## What is being asked:
Nothing in the copy should be a picture; everything else in the listing is to be restated exactly.

## Supplied data:

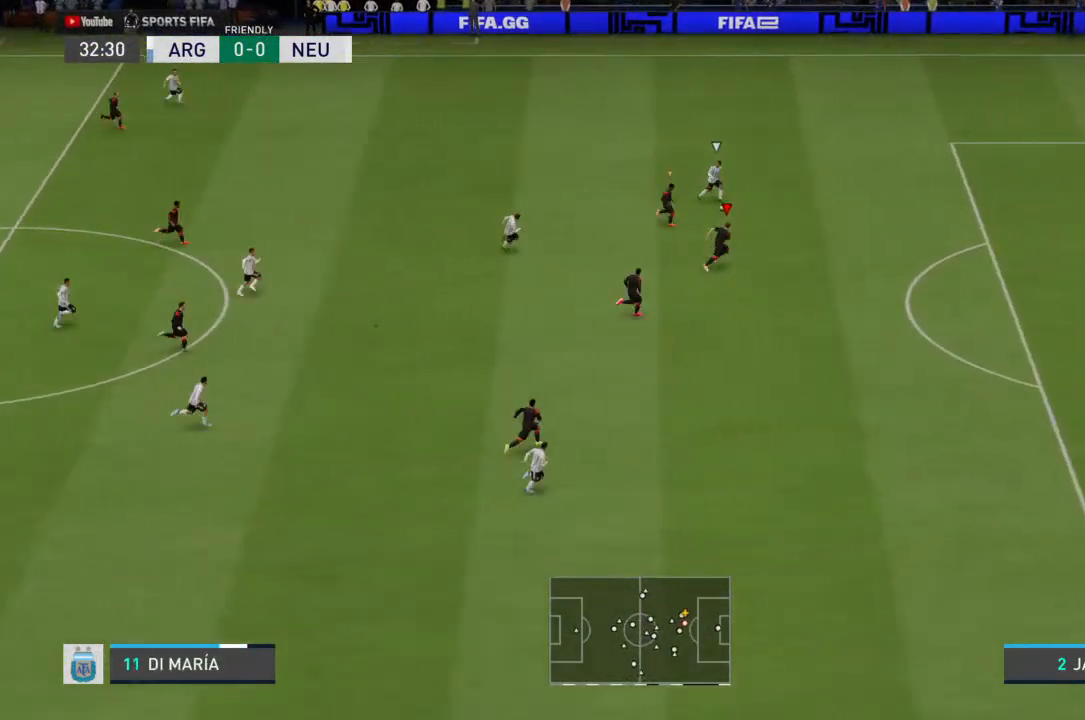
{"dt_ms": 500, "buttons": ["R2"], "left_stick": "right", "right_stick": "center", "events": []}
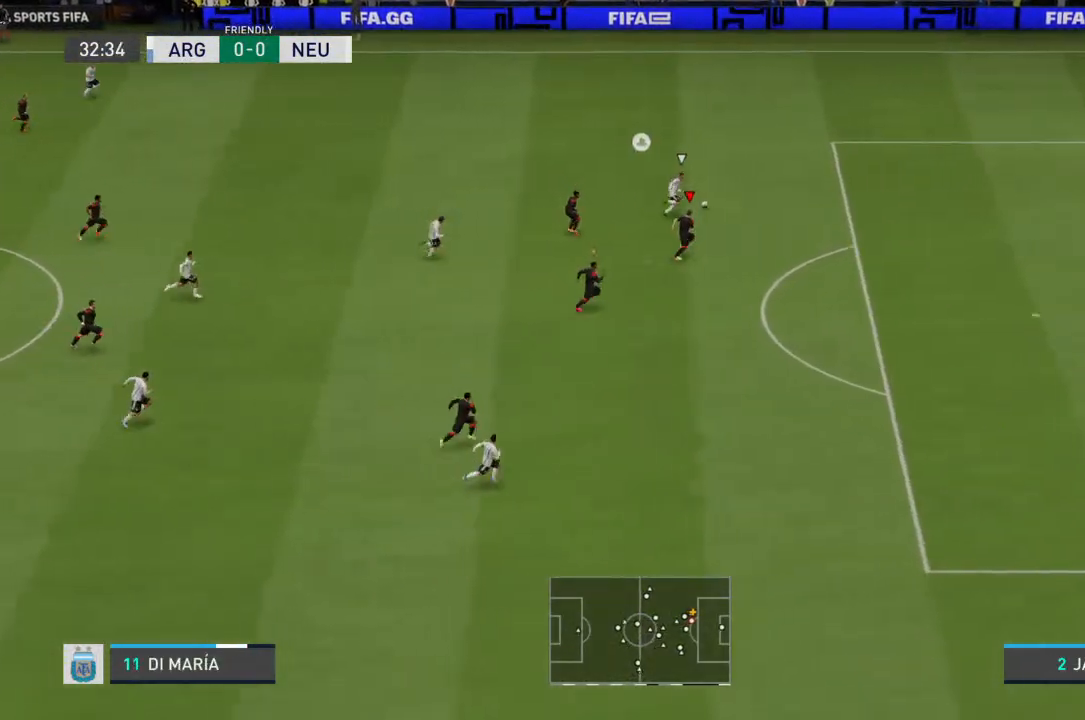
{"dt_ms": 500, "buttons": ["R2"], "left_stick": "right", "right_stick": "center", "events": []}
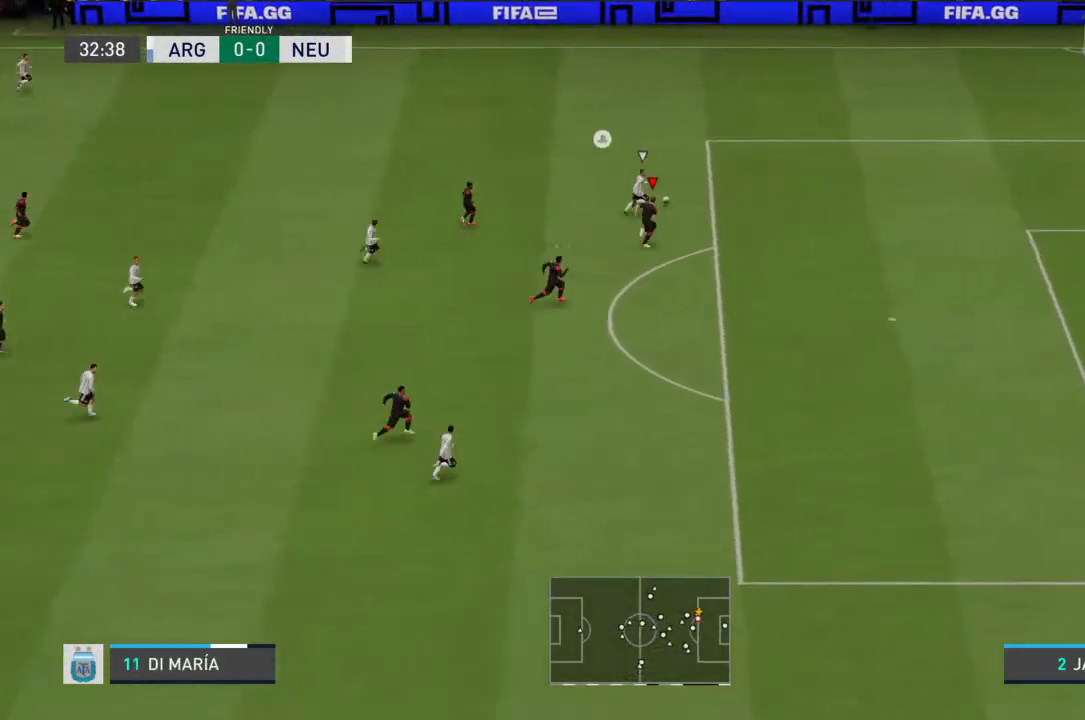
{"dt_ms": 500, "buttons": ["R2"], "left_stick": "up-right", "right_stick": "center", "events": [[167, "left_stick", "up-right"]]}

## Task answer:
{"dt_ms": 500, "buttons": ["R2"], "left_stick": "right", "right_stick": "center", "events": []}
{"dt_ms": 500, "buttons": ["R2"], "left_stick": "right", "right_stick": "center", "events": []}
{"dt_ms": 500, "buttons": ["R2"], "left_stick": "up-right", "right_stick": "center", "events": [[167, "left_stick", "up-right"]]}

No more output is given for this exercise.